Identification and Characterization of Pathways Dysregulated by MMSET E1099K Mutation in Relapsed Pediatric Acute Lymphoblastic Leukemia and Their Role in Drug Resistance
Background: While the outcomes for childhood leukemia have improved dramatically over the last four decades, the prognosis for children who relapse is poor. Relapsed leukemia, therefore, remains one of the main causes of deaths related to pediatric cancer. Discovering the underlying pathways that lead to resistance to chemotherapy and relapsed disease is a top priority to improve outcomes for these patients. To prevent relapse and improve treatment response, our laboratory has focused on discovering genetic mutations responsible for disease recurrence and chemotherapy resistance. Mutations in a gene known as MMSET have been identified as one of the most common mutations in relapsed leukemia in children. This mutation in other cancers universally imparts a poor prognosis suggesting that this mutation has a role in drug resistance.

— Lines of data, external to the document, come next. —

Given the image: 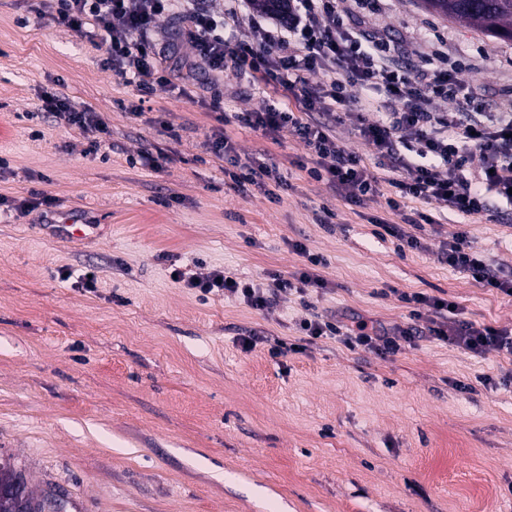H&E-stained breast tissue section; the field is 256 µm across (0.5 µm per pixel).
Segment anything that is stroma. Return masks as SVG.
Masks as SVG:
<instances>
[{
  "label": "stroma",
  "mask_w": 512,
  "mask_h": 512,
  "mask_svg": "<svg viewBox=\"0 0 512 512\" xmlns=\"http://www.w3.org/2000/svg\"><path fill=\"white\" fill-rule=\"evenodd\" d=\"M39 0H0V197L56 199L0 214V457L66 512H512V357L424 339L381 357L333 338L274 359L300 321L343 316L427 329L405 293L456 303L466 320L512 332V297L441 260L450 233L493 268L512 270V214L466 217L424 205L431 224L402 223L377 196L355 206L311 180L289 133L266 137L228 113L266 99L234 75L192 72L190 43L171 83L139 95L88 38L39 17ZM349 29L391 41L425 70L446 58L486 101L512 113V41L425 9L420 0H336ZM60 92L106 123V156L83 133L34 119ZM143 101L139 115L128 111ZM223 129L240 158L263 155L283 180L238 192L208 140ZM170 162L152 171L143 152ZM333 223H320L323 211ZM417 235L400 249L378 221ZM315 268L326 280L282 293L262 312L175 282L216 268L264 283ZM69 270L70 279L59 276ZM95 272L96 288L78 278ZM263 336L244 350L239 339Z\"/></svg>",
  "instance_id": "stroma-1"
}]
</instances>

Project Goal: We have developed leukemia cell lines with and without the MMSET mutation and will expose the lines to chemotherapeutic agents commonly used in the treatment of pediatric leukemia to test this theory. Furthermore, we plan to identify the pathways controlled by the MMSET mutation and identify the genes that are activated by these pathways allowing us to further understand the drug-resistant cells' characteristics. We will validate these findings in mice using both our cell lines and paired diagnosis/relapse patient samples obtained from the Children's Oncology Group (COG) bank. Our long-term goal is to use this information to develop novel, targeted therapy to prevent the emergence of resistant cancer cells and to restore sensitivity to chemotherapy.

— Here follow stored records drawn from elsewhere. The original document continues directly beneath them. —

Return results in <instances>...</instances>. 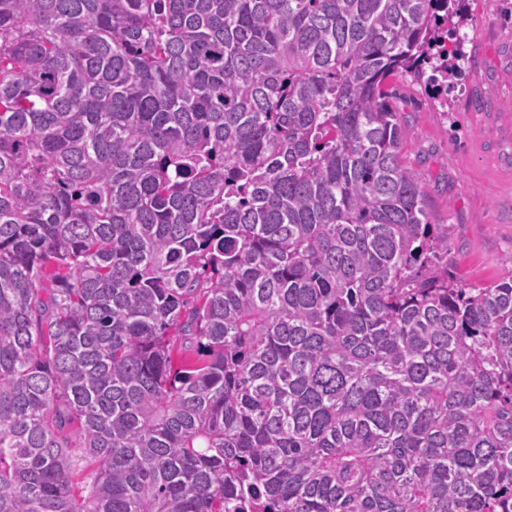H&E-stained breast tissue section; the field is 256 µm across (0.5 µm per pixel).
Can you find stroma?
Instances as JSON below:
<instances>
[{"instance_id":"1","label":"stroma","mask_w":512,"mask_h":512,"mask_svg":"<svg viewBox=\"0 0 512 512\" xmlns=\"http://www.w3.org/2000/svg\"><path fill=\"white\" fill-rule=\"evenodd\" d=\"M464 13L447 101L405 74L388 88L401 162L420 176L430 223L448 228V273L486 286L512 275V0H466Z\"/></svg>"}]
</instances>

Project Update 2021: The research funded by my Alex's Lemonade Stand Young Investigator's Grant has shed light on how this mutation plays a role in drug resistance and relapse. Interestingly, we found that the NSD2 mutation does not directly lead to drug resistance or affect the way the cancer cells grow in a uniform manner, but the impact of the mutation is dependent on the underlying cellular pathways in each cancer cell line. This is unique to this mutation as there is usually a consistent means by which the mutations lead to uncurable disease. Genetic sequencing has revealed a genetic and epigenetic signature unique to the cancer cells containing this mutation and has helped us understand how this mutations leads to drug resistance and relapse. With our better understanding of how this cancer does not respond to therapy and leads to relapsed disease, we hope to find ways to target therapy to help improve outcomes for patients with this mutation in the future.